The user comments database is just like the posts database with the addition on a column of entryid, which contains the id of the post that the comment is for. With a "comment definition" of:

        id	=> N
        entryid => N
        subject	=> "What the?"
        from	=> "Visitor Joe"
        date	=> "Jan-30, 2013"
        body	=> "This is just crazy!"

Visitors Database

The Visitors database is similar to the POST DATABASE. (See file VISITORS.)

This is what we call a "Visitor" record:

        +---------+
        | userid  |-------+
        +---------+       |
                          |
            +-------------+-------------+
            | Jihan                     |
            +---------------------------+
            | pickleberry               |
            +---------------------------+
                          |
            +-------------+-------------+
            | I am a great person.      |
            | I love lists and b-trees. |
            | I am 5 years old.         |
            +---------------------------+

The other two ways of drawing this are:

        +---------+
        | userid  |-------+
        +---------+       |
                          |
            +-------------+-------------+
            | name: Jihan               |
            +---------------------------+
            | pasword: pickleberry      |
            +---------------------------+
                          |
            +-------------+-------------+
            | body:                     |
            +-------------+-------------+
            | I am a great person.      |
            | I love lists and b-trees. |
            | I am 5 years old.         |
            +---------------------------+

and:

        +---------+
        | userid  |-------+
        +---------+       |
                          |
            +---------+-----------------+
            | name    | Jihan           |
            +---------+-----------------+
            | pasword | pickleberry     |
            +---------+-----------------+
                          |
         +------+--------------------------+
         | body | I am a great person.     |
         +------+ I love lists and b-trees.|
                | I am 5 years old.        |
                +--------------------------+

As each record has a "definition" in the form of name/value pairs:

        userid    => unique
        name      => string
        password  => crypt
        body      => data

where the value can be considered the name of a "function" that further defines the type of data that the can be stored. With borrowing from SQL and Regular Expressions, the values can also be looked at this way:

        userid    => AUTO_INCREMENT
        name      => [a-zA-Z0-9_ \.]
        password  => crypt([a-zA-Z0-9])
        body      => .*

Performance

We designed the database code to be "Data Ignorant". All the code does is read/write/delete records. The code is just an API and knows nothing about the content of the records. Just like the fopen/fread/fwrite/fclose API. It is the "higher up" code that knows, or cares, about the content.

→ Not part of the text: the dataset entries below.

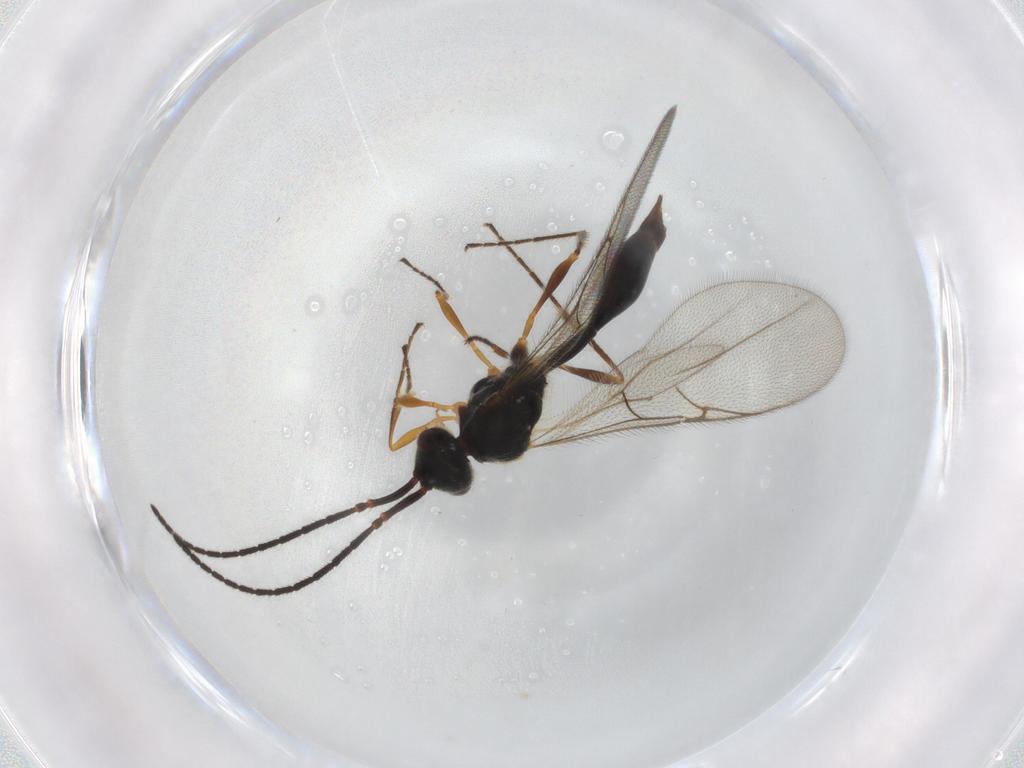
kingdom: Animalia
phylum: Arthropoda
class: Insecta
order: Hymenoptera
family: Diapriidae
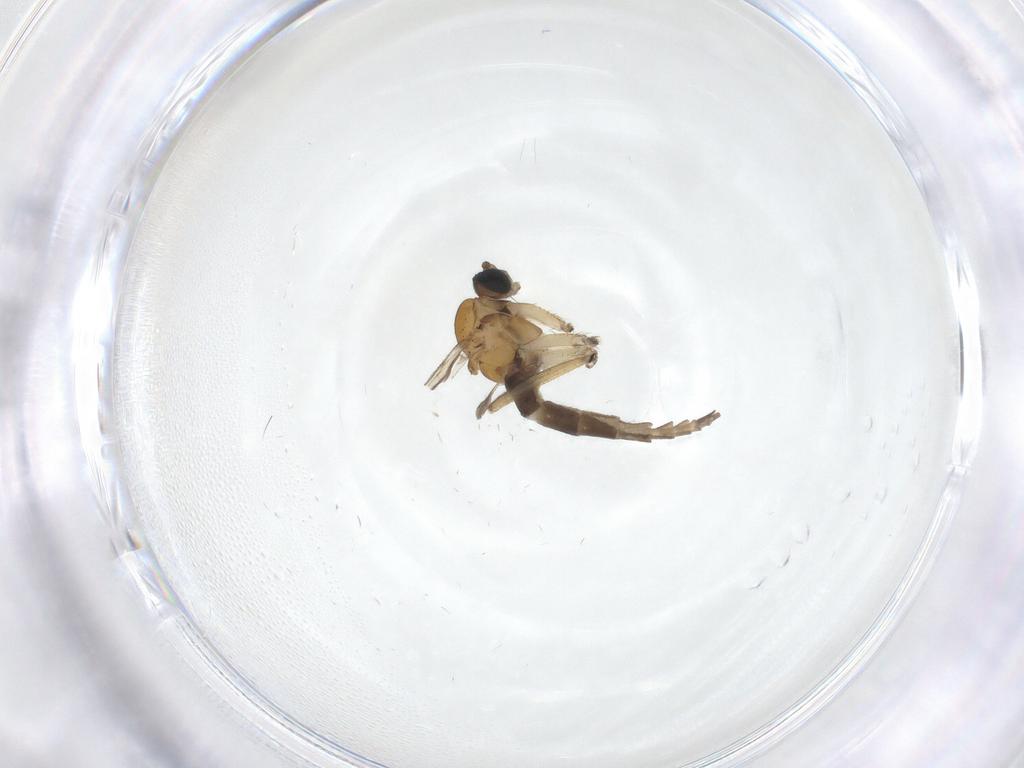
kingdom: Animalia
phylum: Arthropoda
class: Insecta
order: Diptera
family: Sciaridae
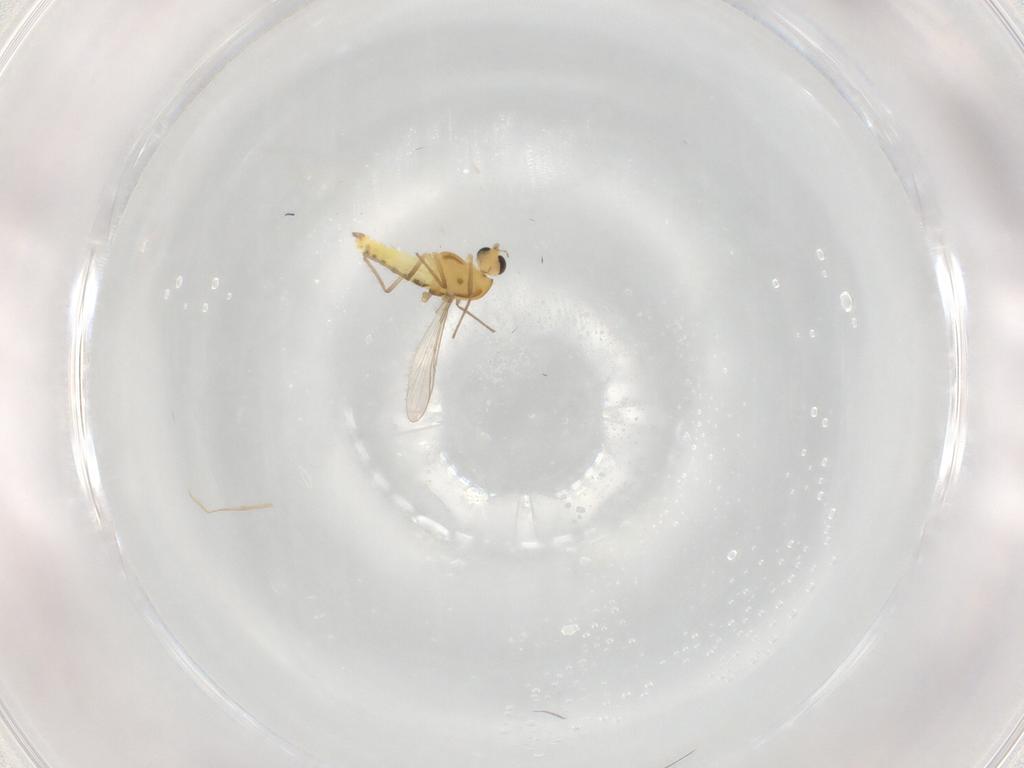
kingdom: Animalia
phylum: Arthropoda
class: Insecta
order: Diptera
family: Chironomidae
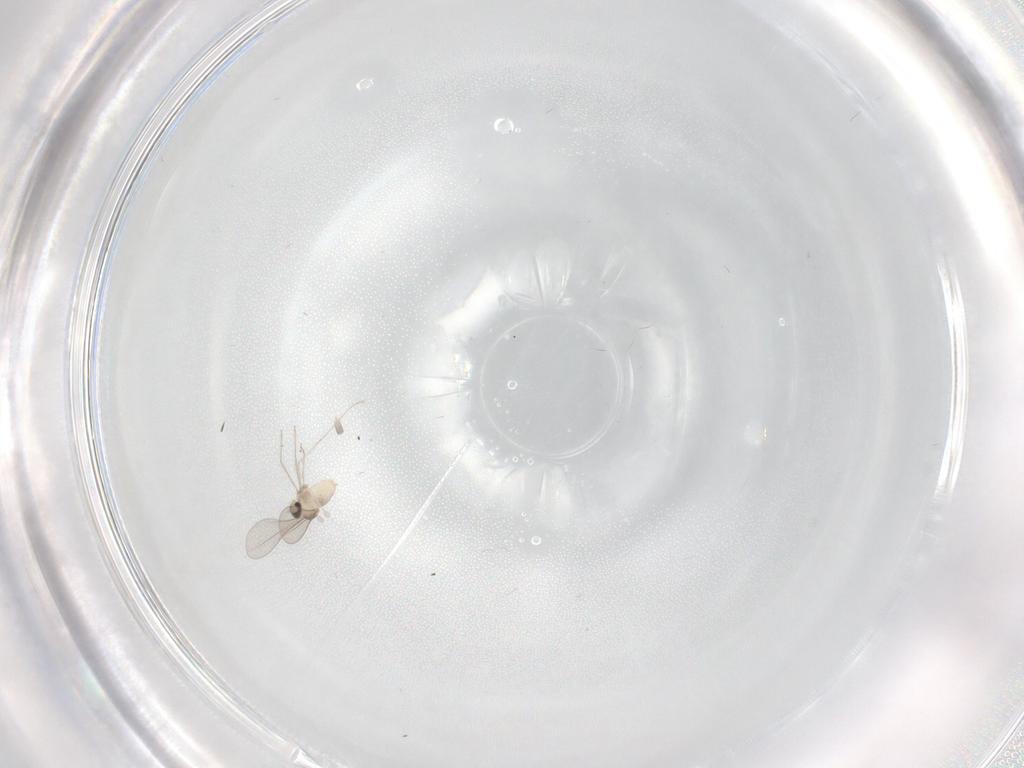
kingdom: Animalia
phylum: Arthropoda
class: Insecta
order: Diptera
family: Cecidomyiidae
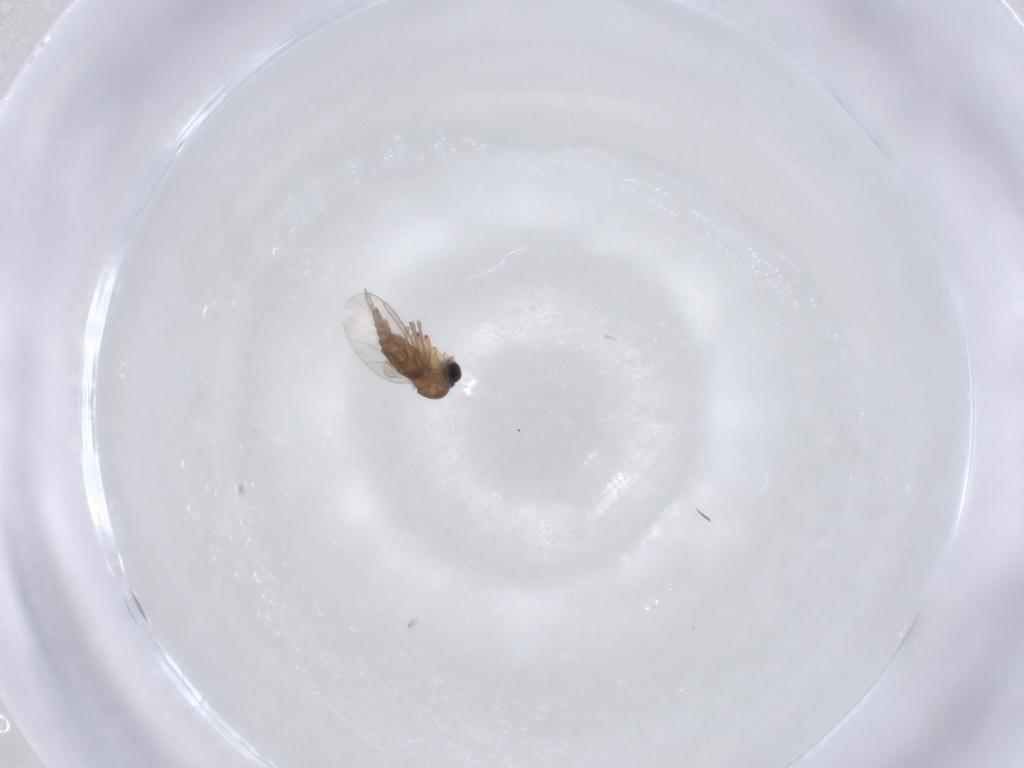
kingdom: Animalia
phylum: Arthropoda
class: Insecta
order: Diptera
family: Sciaridae
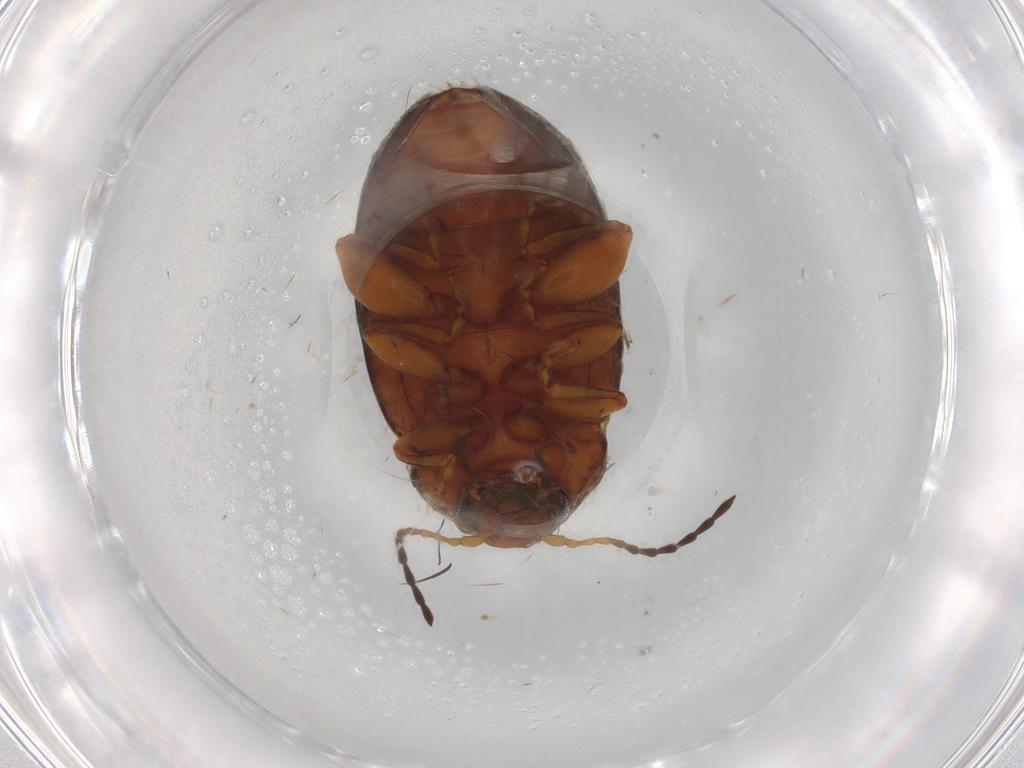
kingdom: Animalia
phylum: Arthropoda
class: Insecta
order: Coleoptera
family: Chrysomelidae
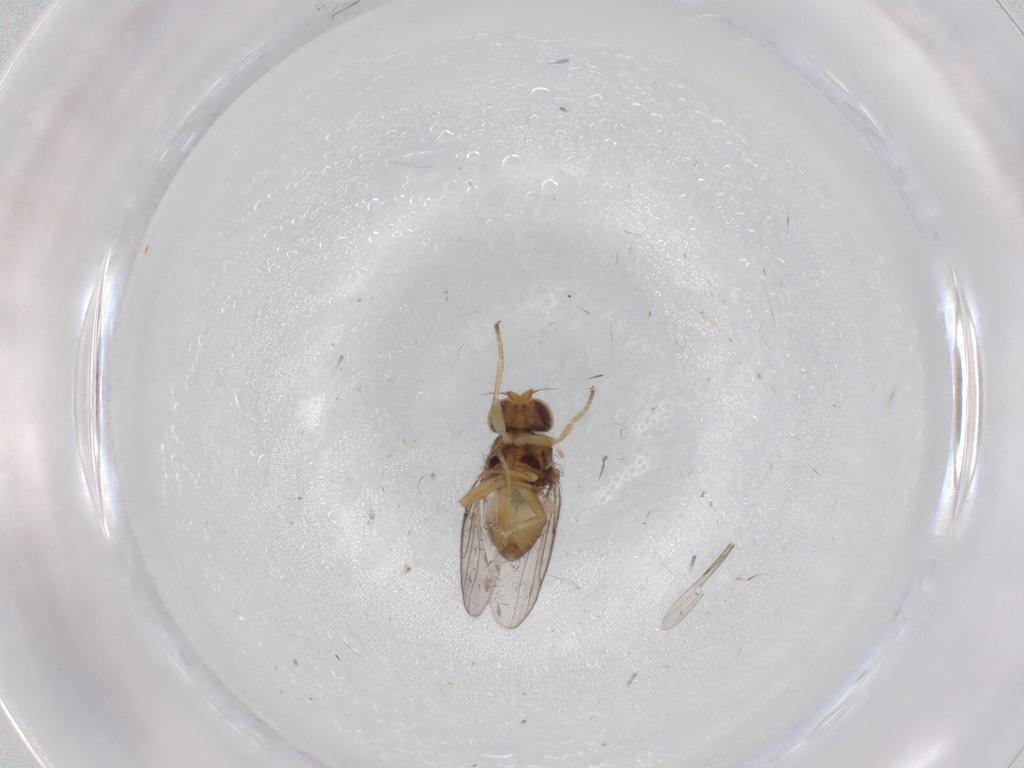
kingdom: Animalia
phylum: Arthropoda
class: Insecta
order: Diptera
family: Chloropidae
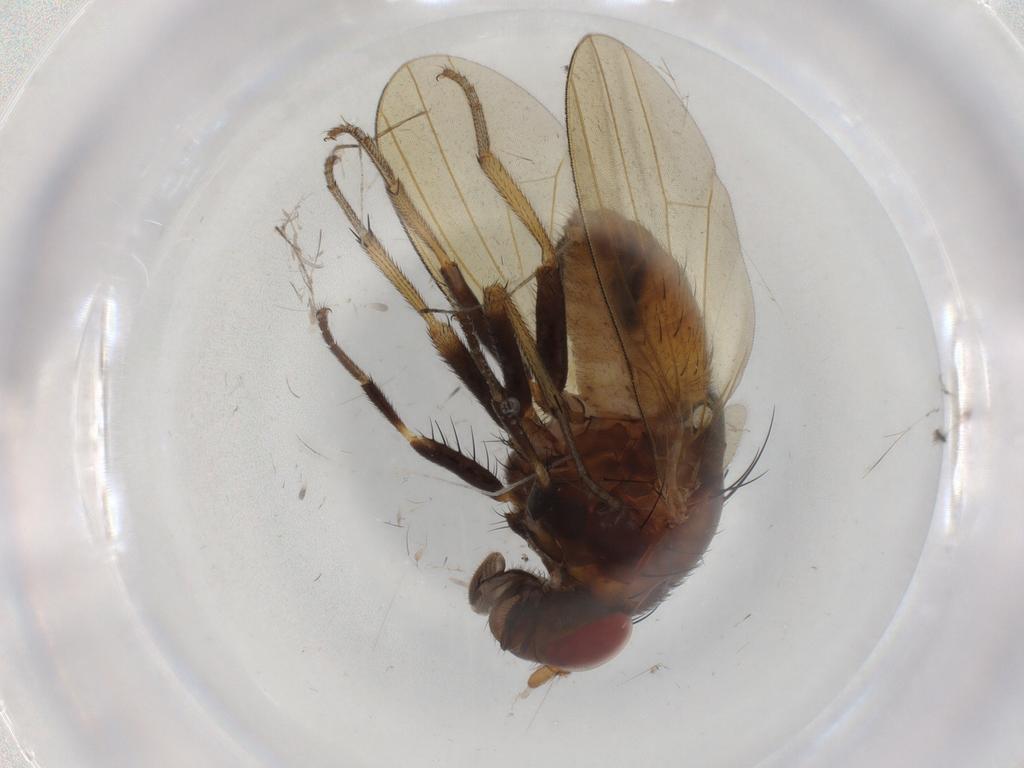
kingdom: Animalia
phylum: Arthropoda
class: Insecta
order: Diptera
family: Cecidomyiidae
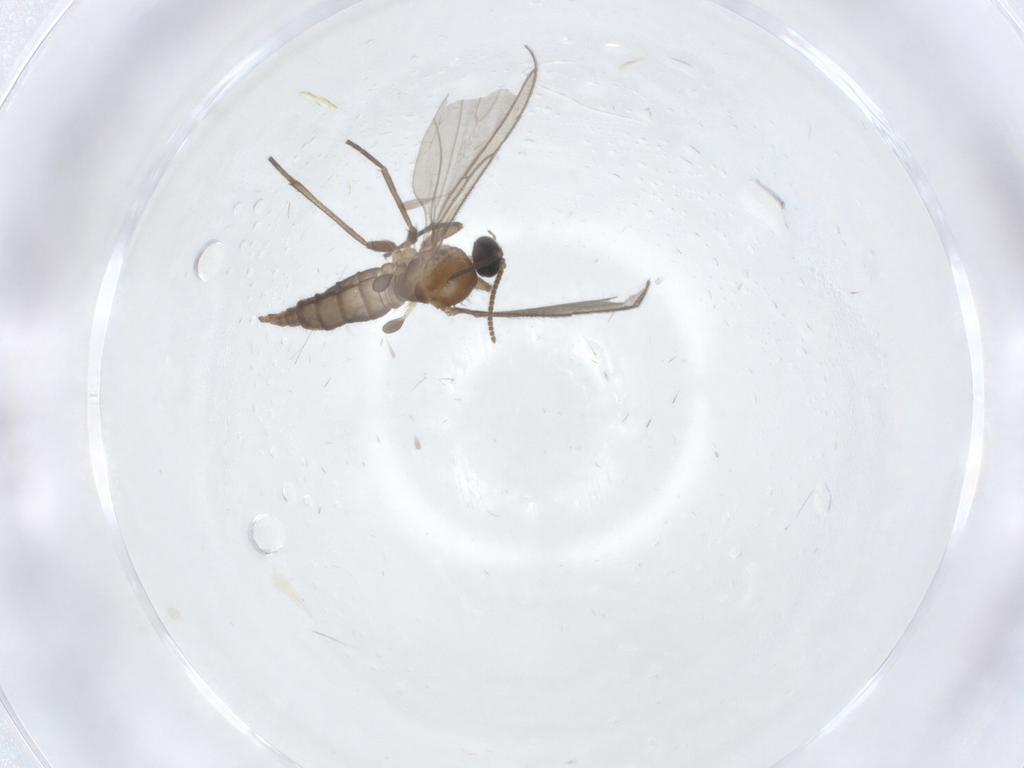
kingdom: Animalia
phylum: Arthropoda
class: Insecta
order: Diptera
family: Sciaridae
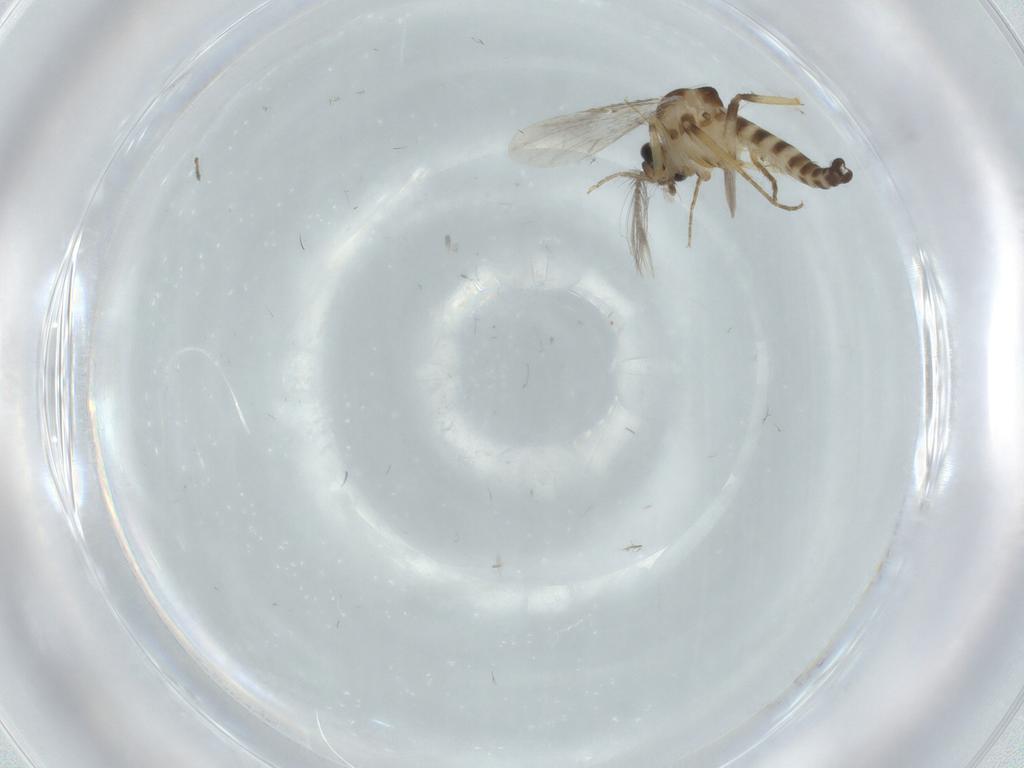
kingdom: Animalia
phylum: Arthropoda
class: Insecta
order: Diptera
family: Ceratopogonidae
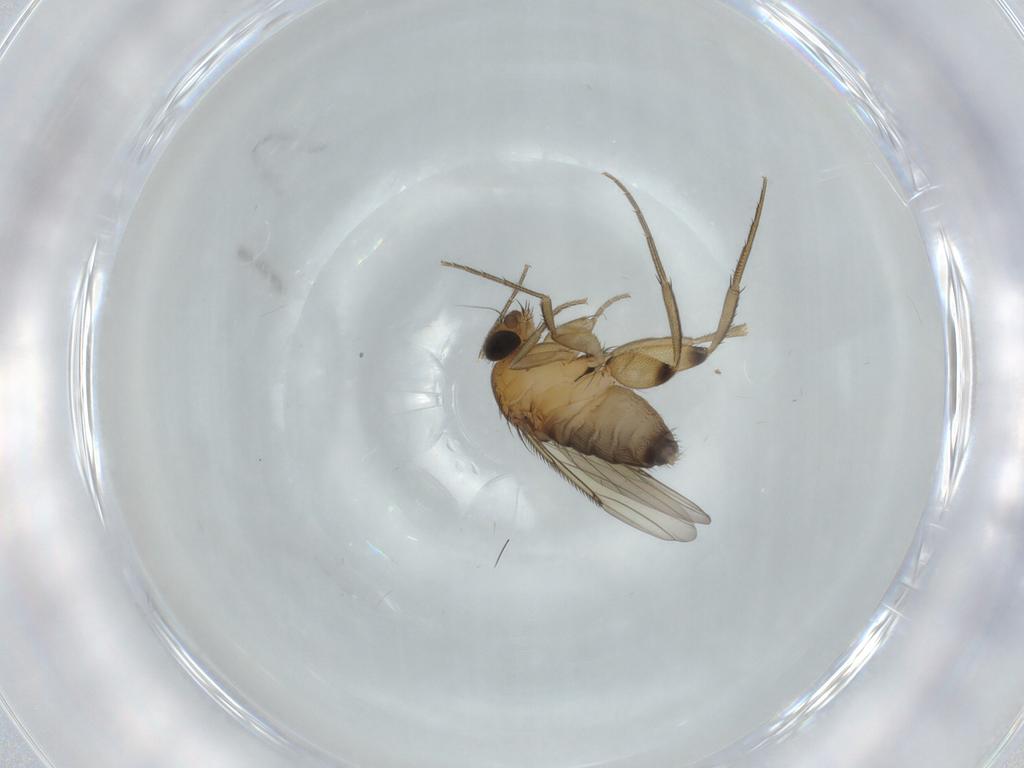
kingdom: Animalia
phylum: Arthropoda
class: Insecta
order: Diptera
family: Phoridae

About performance. Say we have 2,000 records. And we want to read only those that have a "title" header of "Title". Here is a query string:

        SELECT body FROM 'posts' WHERE title = $title

What we have to do, using our current code as is, is something like this:

        SELECT id FROM 'posts'
        foreach (id)
        	SELECT body FROM 'posts' WHERE id = $id
        	if (body['title'] == $title)
        		$records[] = body

We have to read all posts and check the title of each one, at the end we have an array, $records, with each post with that title. Looks quite wasteful!

But just what goes on behind the scene within MySQL? That is one for the ages. Because, what if MySQL, during it's "SELECT body FROM posts WHERE title = $title", had to do something like this:

        SELECT id FROM 'posts'
        foreach (id)
        	SELECT body FROM 'posts' WHERE id = $id
        	if (body['title'] == $title)
        		$records[] = body

MySQL, as all databases, stores it's own data as files, or within files. So, when performing the query for a "title" of "Title", does not MySQL have to read all posts and check the title of each one?

I need to know more before I will start using hundreds awful and intertwined and code bloated query strings to get around the bottleneck that is the filesystem.